Crag footwear can be a funny thing, it’s nice to have a comfortable boot or trainer for the hike in, but then when you end up scrambling or sliding down rocks in your trail shoes something a little more grippy wouldn’t go a miss. So you get to the crag and bust out the flip flops (or crocs apparently) to save all the shoe swapping that’s going on, but end up flip flop scrambling over to the next sector with rope in one hand, and a guidebook in the other. Arc’teryx have looked to solve all this faffing with an all-in-one approach shoe, the Arakys.
Comfort & Fit
The Arakys looks and feels like a cross breed between a standard low rise approach shoe and a slipper, the idea here is that you have a sturdy semi-ridged sole for hiking and scrambling with a softer upper to give the qualities of both slipper and approach shoe. The shoes are very comfortable, and difficult to compare with anything we’d tried before; the OrthoLite® soles provide excellent support and comfort, whilst the quick adjust buckle makes them fast to put on whilst the inner is soft to touch and the shoe is fine to wear with or without socks.
Build Quality & Durability
As with the other Arc’teryx kit we’ve tested, the build quality is excellent throughout as you’d expect. Having pinched technology from specialist companies (which makes sense to do) you know the Vibram® sole and outer will last the milage, whilst the replaceable OrthoLite® soles can be swapped and changed out as needed. With a tall rand running completely around the shoe, the thinner upper is well protected and from the initial month of testing, it looks like these will last a while.

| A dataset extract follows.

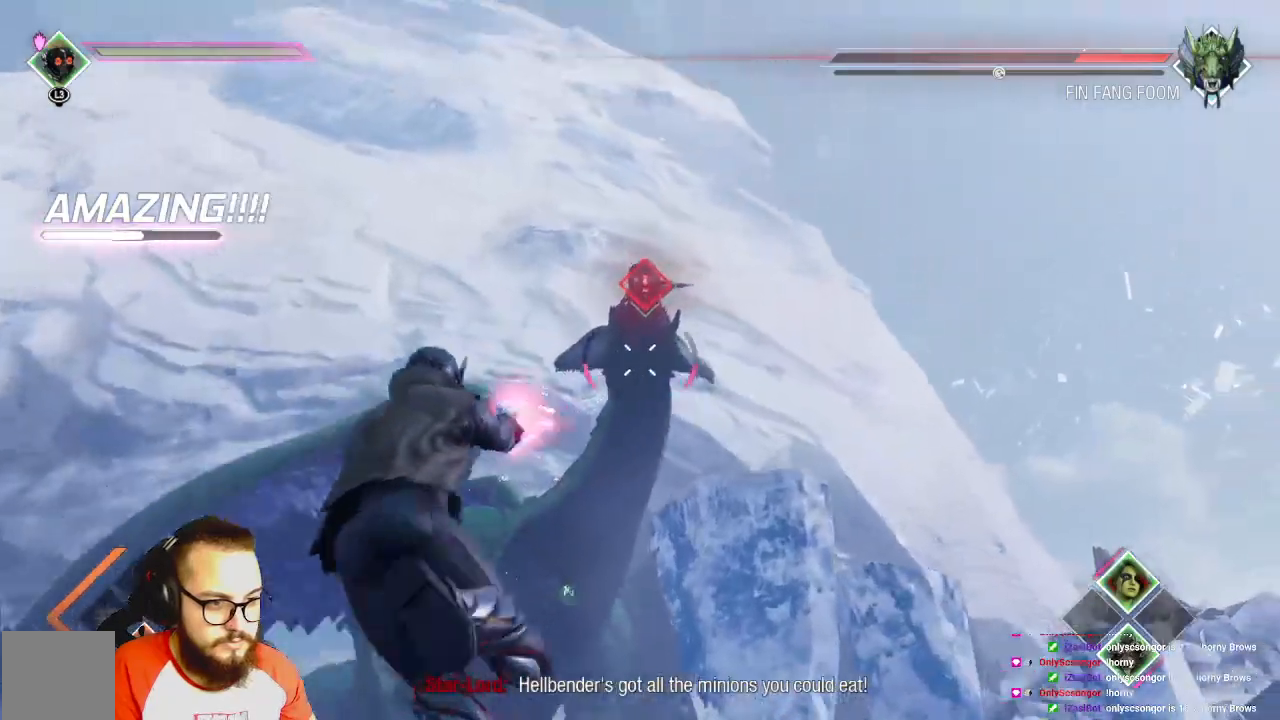
{"dt_ms": 500, "buttons": ["R2"], "left_stick": "down-left", "right_stick": "right", "events": [[100, "left_stick", "left"], [433, "left_stick", "down-left"], [467, "right_stick", "right"]]}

With an air permeable upper, and a soft leather footbed, the Arakys do breathe very well allowing airflow around the feet whilst hiking, or whilst in ‘belay’ slipper mode, which is particularly useful post-climb to allow sweaty feet to air out a little between sending. It’s worth mentioning here that usually we’d have a section on weather resistance, but these shoes really aren’t meant for rainy days – sure they will shed a shower, but for hiking in prolonged rain (as it’s been forever here in Chamonix) you’re going to get wet feet.
The strength of this shoe definitely resides in the sole and footbed, both of which are comfortable, sturdy and have excellent traction on varied terrain. The compromise comes with the upper, as the shoe doesn’t quite hug the foot or offer the same lateral support as a low rise hiking boot or trainer, the shoe doesn’t feel as secure or as supportive as a purpose build hiking or trail shoe. That said, it’s a minor compromise, especially on approaches under an hour the upper is just fine.
Arc’teryx have used Vibram®’s (apostrophe after the retail symbol? …anyway) appropriately named MegaGrip™ sole for serious stickyness on both mixed terrain and rock. What is so so nice about approach shoes in general is that you usually get a climbing edge and climbing rubber to scramble your way about the crag (or even to get to some of the more remote pitches that require easy soloing to reach). The Arakys are no exception, and in fact excel with this sole and they do provide a lot of confidence when scrambling around the crag.
With it’s more then acceptable hiking performance, and good climbing performance, the Arakys provides an excellent solution to bringing a multitude of footwear to the crag. The collapsable heel /slipper function is a really nice touch and truly does cut down on wasted time messing around with footwear, leaving you with more time to eat, climb or complain about run outs. More importantly, could there be an end in sight for crocs at the crag?